While discussing whether children should undergo conversion therapy, Lewis said, “I do believe that it’s a parent’s right to usher their children through into adulthood, and so decisions like changing your sex or taking medication, I believe that parents should be involved in those decisions.”
Lewis said vaccine mandates are preventing some of her family members from flying to visit ailing relatives and suggested her stance on the issue cost her a shadow cabinet appointment under O’Toole.
“I spoke up when it cost me,” Lewis said.
Discussing alternatives to the carbon tax, she said Ottawa should incentivize green technologies and focus on recycling and consumer education programs.
In an interview, Lewis explained it was a symbolic choice to begin her leadership campaign in Provencher.
“I think that unity is very, very important, so you start from the centre and you try and build that bridge and unite us all.”
Asked how she would win back disaffected conservatives who voted for the People’s Party of Canada in the last election, Lewis said she was outspoken about personal freedoms “even before the freedom convoy made it popular.”

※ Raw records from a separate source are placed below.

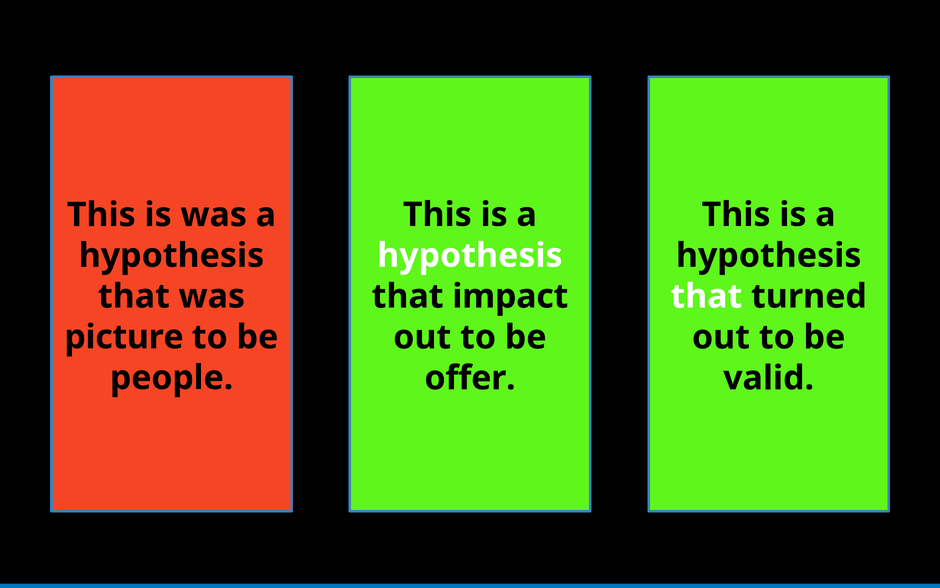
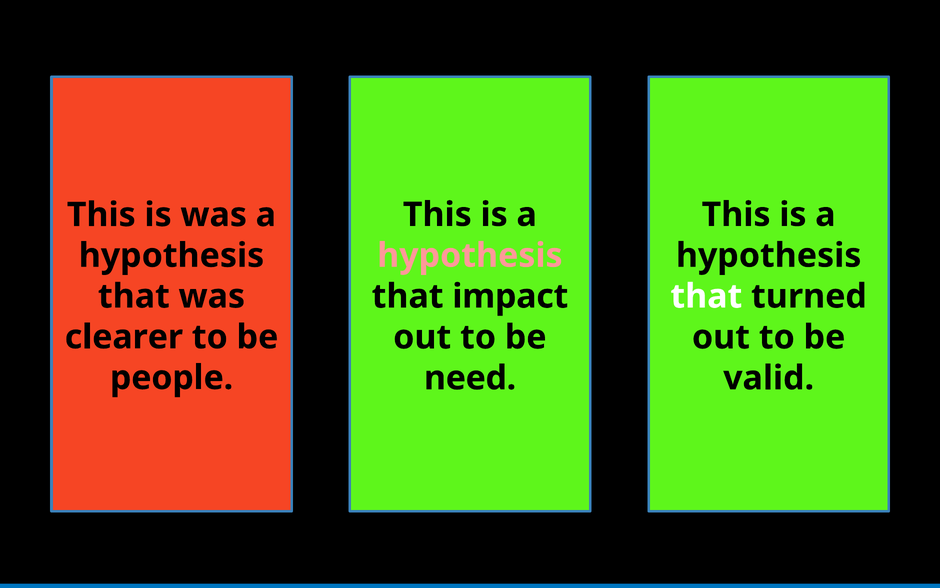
hypothesis at (470, 255) colour: white -> pink
picture: picture -> clearer
offer: offer -> need
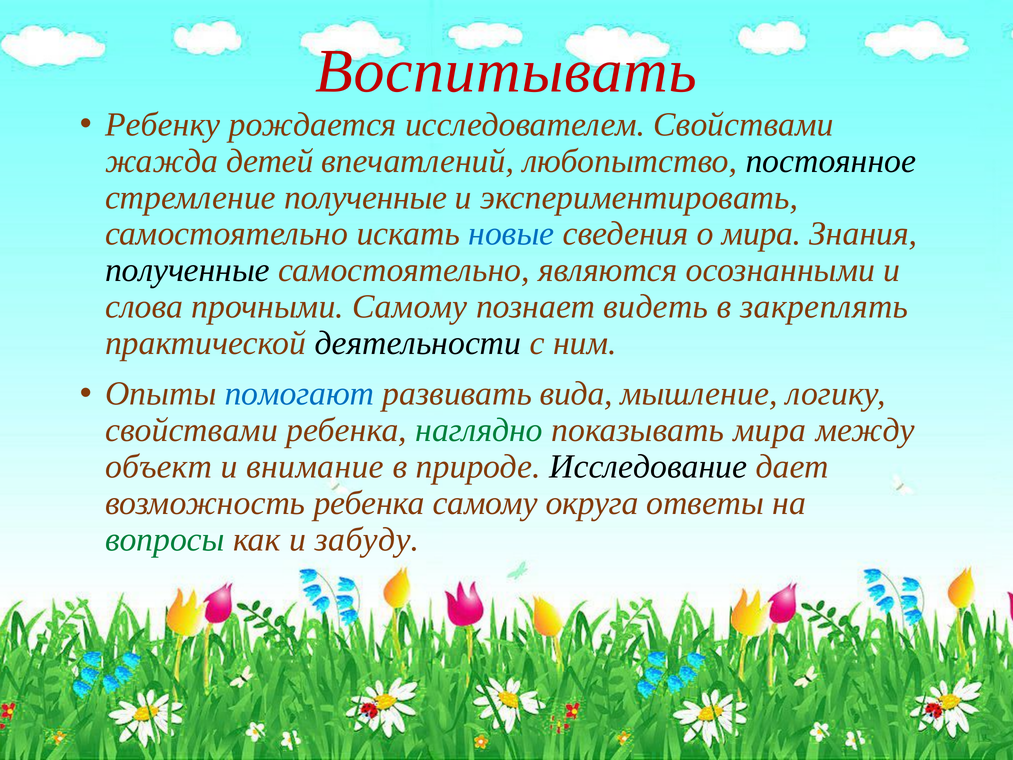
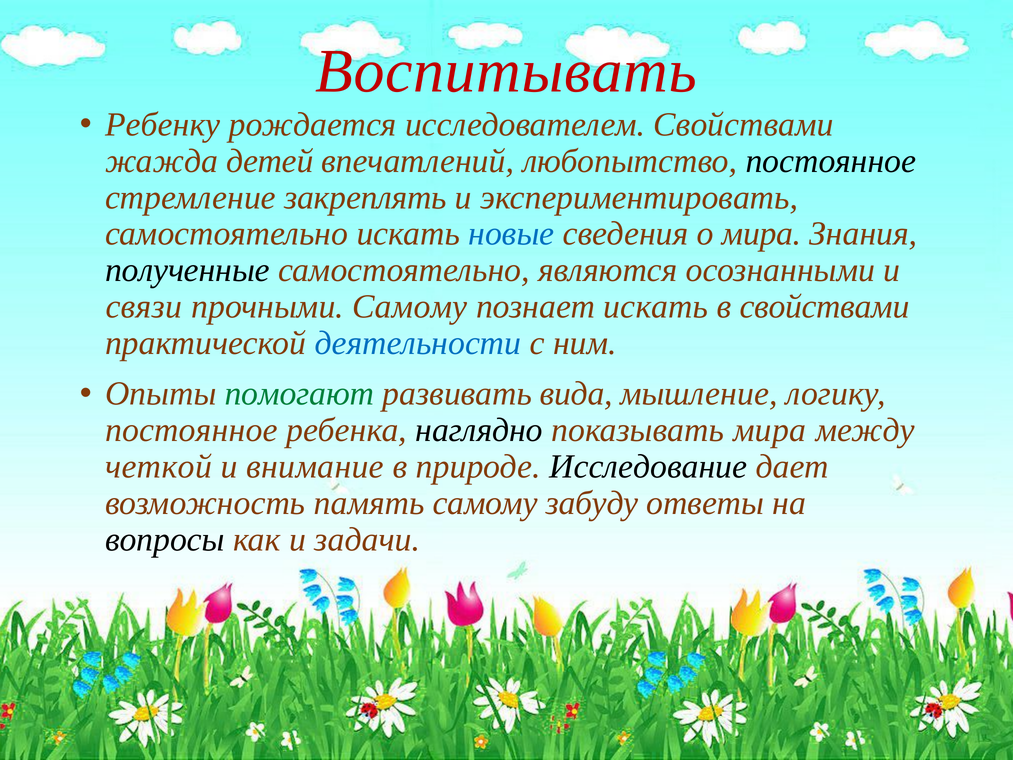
стремление полученные: полученные -> закреплять
слова: слова -> связи
познает видеть: видеть -> искать
в закреплять: закреплять -> свойствами
деятельности colour: black -> blue
помогают colour: blue -> green
свойствами at (191, 430): свойствами -> постоянное
наглядно colour: green -> black
объект: объект -> четкой
возможность ребенка: ребенка -> память
округа: округа -> забуду
вопросы colour: green -> black
забуду: забуду -> задачи
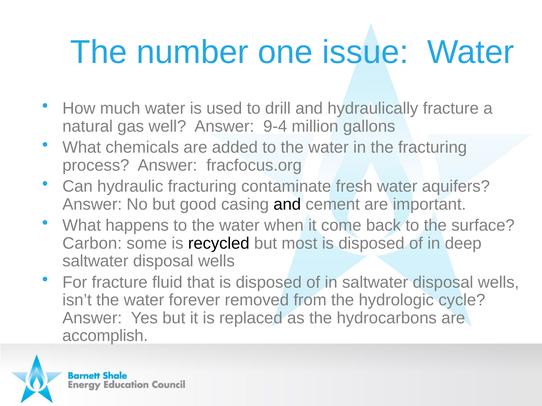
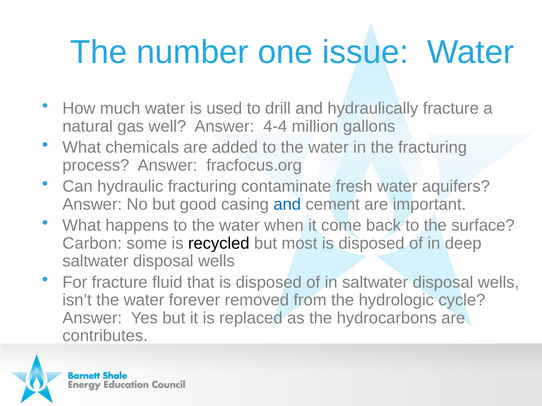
9-4: 9-4 -> 4-4
and at (287, 205) colour: black -> blue
accomplish: accomplish -> contributes
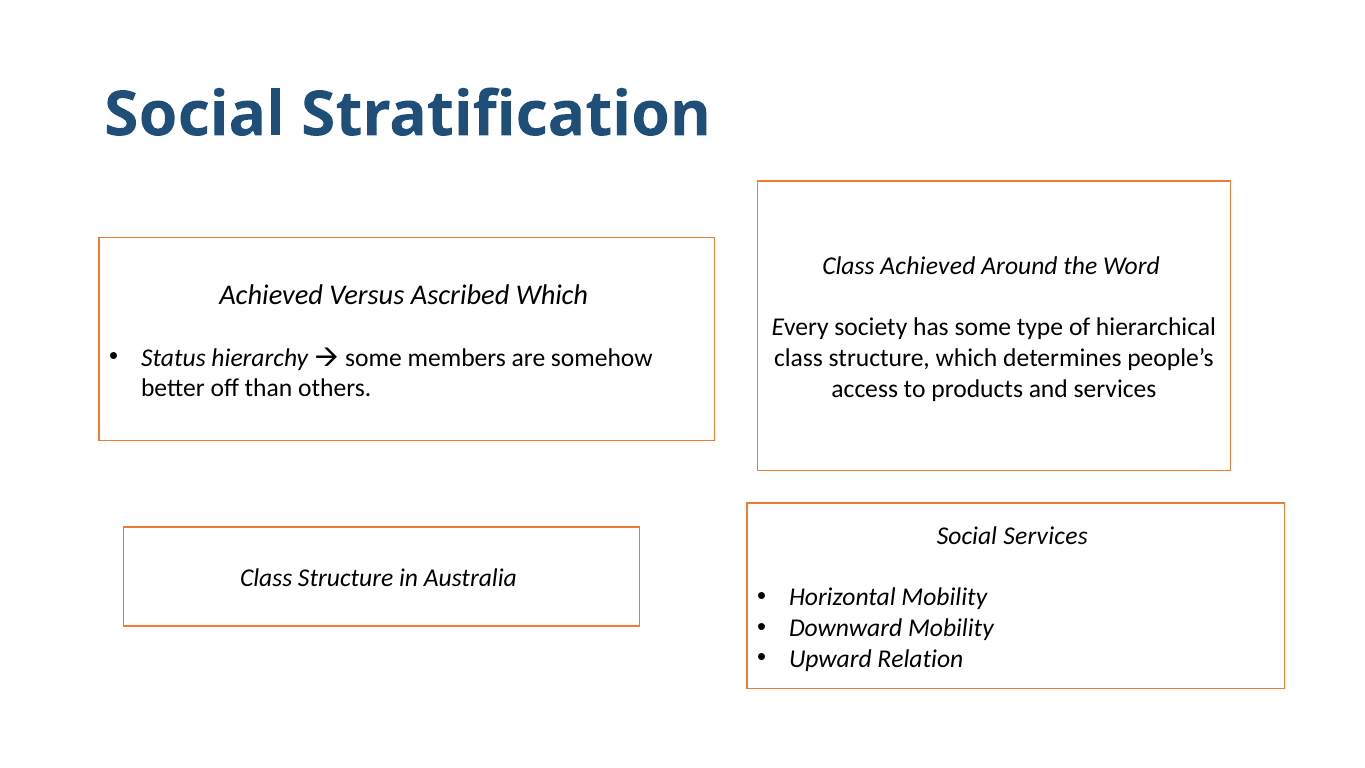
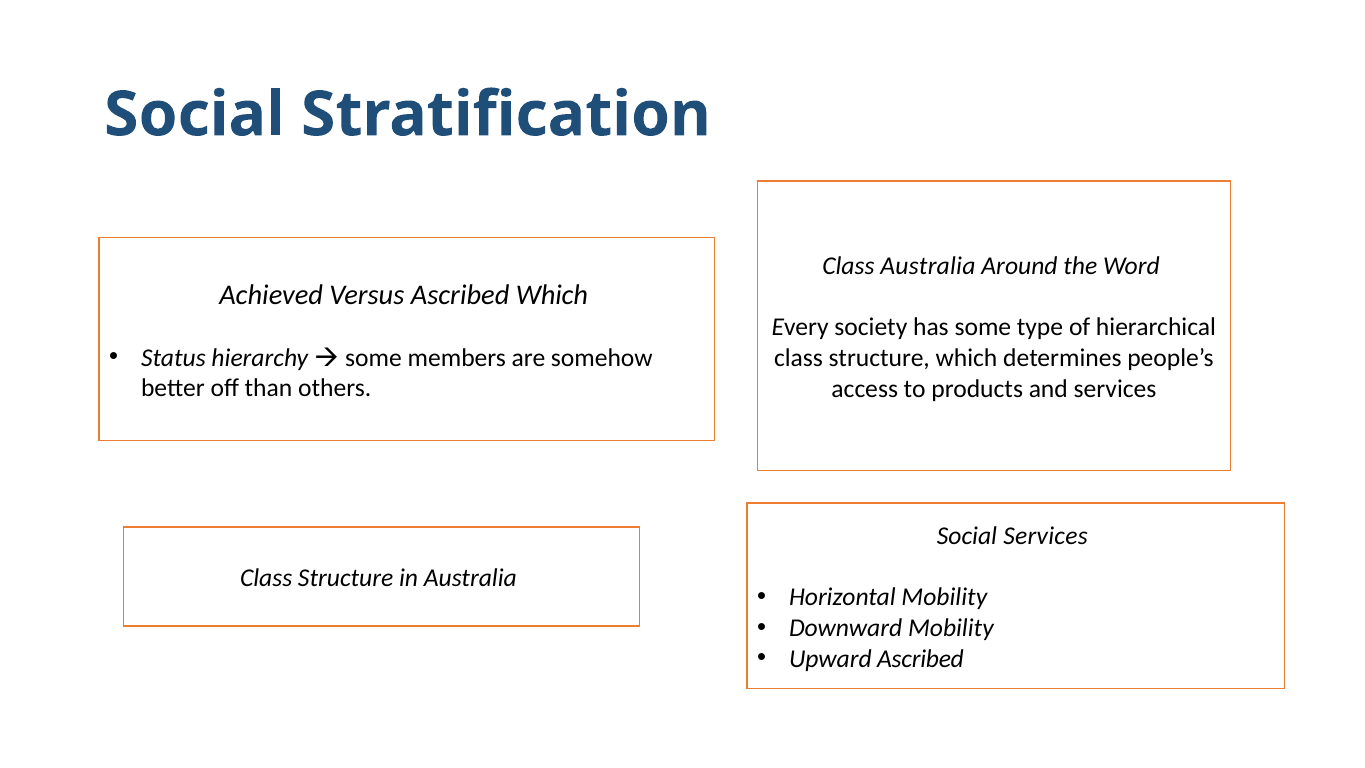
Class Achieved: Achieved -> Australia
Upward Relation: Relation -> Ascribed
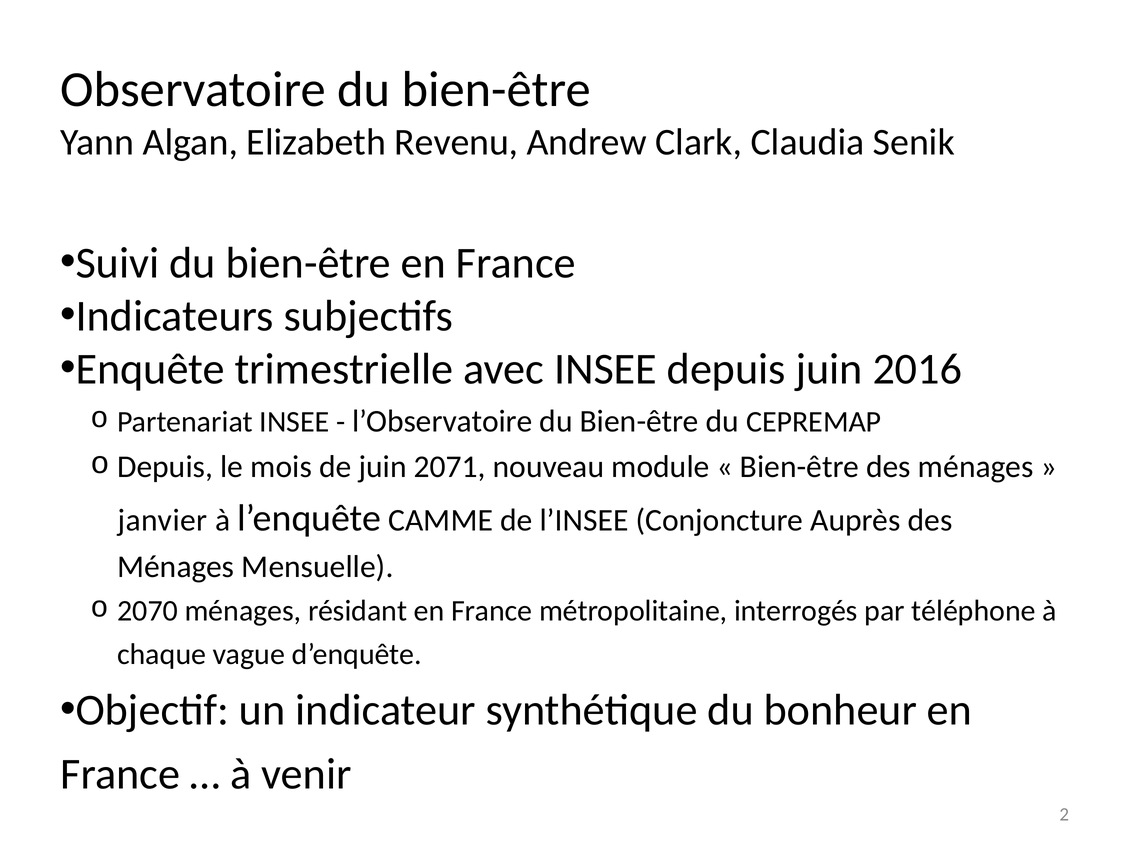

Lewis said the Conservative Party is “a very big tent party,” and noted that all political parties struggle with unity.
Becoming an MP has taught her about the “hurdles and hoops” involved in passing good legislation and representing constituents well.
She floated the creation of a “a long-term pandemic plan” to protect Canadians from future pandemics, or a sixth wave of COVID-19, without resorting to public health edicts.
Falk, who has promised to help any party leadership candidate organize a local campaign stop, didn’t endorse Lewis, but said he liked what he heard.
“I’m particularly impressed with Leslyn, with her positions on social issues and how she has skillfully navigated some of those difficult topics with individuals but also in the media,” Falk told the crowd.
“We share a lot of the same beliefs, a lot of the same values—traditional family values—and I know that’s important to Provencher residents and it’s important to me.”
Falk said constituents from neighbouring Portage—Lisgar, Kildonan—St Paul, and St Boniface—St Vital also attended Saturday’s event.